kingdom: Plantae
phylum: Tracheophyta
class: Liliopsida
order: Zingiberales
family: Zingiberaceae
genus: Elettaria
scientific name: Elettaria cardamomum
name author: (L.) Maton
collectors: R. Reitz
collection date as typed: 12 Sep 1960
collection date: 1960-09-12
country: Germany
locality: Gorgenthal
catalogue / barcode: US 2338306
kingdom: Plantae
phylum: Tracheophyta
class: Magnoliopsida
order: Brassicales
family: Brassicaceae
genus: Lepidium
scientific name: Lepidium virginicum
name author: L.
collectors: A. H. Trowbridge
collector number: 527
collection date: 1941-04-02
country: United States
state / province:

------------------------------------

Copy every line of the items above character for character, without changing anything.

#### Full response
kingdom: Plantae
phylum: Tracheophyta
class: Liliopsida
order: Zingiberales
family: Zingiberaceae
genus: Elettaria
scientific name: Elettaria cardamomum
name author: (L.) Maton
collectors: R. Reitz
collection date as typed: 12 Sep 1960
collection date: 1960-09-12
country: Germany
locality: Gorgenthal
catalogue / barcode: US 2338306
kingdom: Plantae
phylum: Tracheophyta
class: Magnoliopsida
order: Brassicales
family: Brassicaceae
genus: Lepidium
scientific name: Lepidium virginicum
name author: L.
collectors: A. H. Trowbridge
collector number: 527
collection date: 1941-04-02
country: United States
state / province:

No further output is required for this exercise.